Text provided:

■ ■ ■ ■

Reputation: 23
I wrote code which reads some words and their meanings from a file and maps them to an array (make hash table). It uses polynomial hash code and a compress method.
My goal is to reduce the collisions as less as possible but I don't know how.
public int hashcode(Entry my){
Object key=my.getKey();
int sum=0 ,z=33;
char[] chars = new char[key.toString().length()];
chars=key.toString().toCharArray();
for(int i=0; i < chars.length; i++){
sum += (chars[i])*Math.pow(z,i);
}
return sum;
}
and this is my compress method (for an array by size 100):
public int compress(int hashcode){
return hashcode%100;
}
Should I change my compress method or there are ways which may help me?
Upvotes: 2
Views: 4638
Reputation: 171
What you seem to be looking for is a perfect hash function, unfortunately, as far as I know, such a hash does not exist :)
Another thing to point out is that the performance of hash functions also varies by the type of result you want to achieve; what I mean is that a hash function might perform excellent for "storing" phone numbers but provide poor results for storing the contact's name.
From a quick look over your code I'd say that you're hash function is over complicated.

■ ■ ■ ■

Provided data:

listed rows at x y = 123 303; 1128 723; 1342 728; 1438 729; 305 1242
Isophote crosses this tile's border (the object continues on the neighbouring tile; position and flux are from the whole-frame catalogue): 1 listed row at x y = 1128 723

■ ■ ■ ■

Exercise instructions:
Answer these questions about the hash function thread:
(a) What value does the hashcode method assign to z?
(b) What array size is the compress method written for?
(c) What kind of hash function does the reply say the asker seems to be looking for?
The material plays no part in this work.

Finished task:
(a) 33
(b) 100
(c) A perfect hash function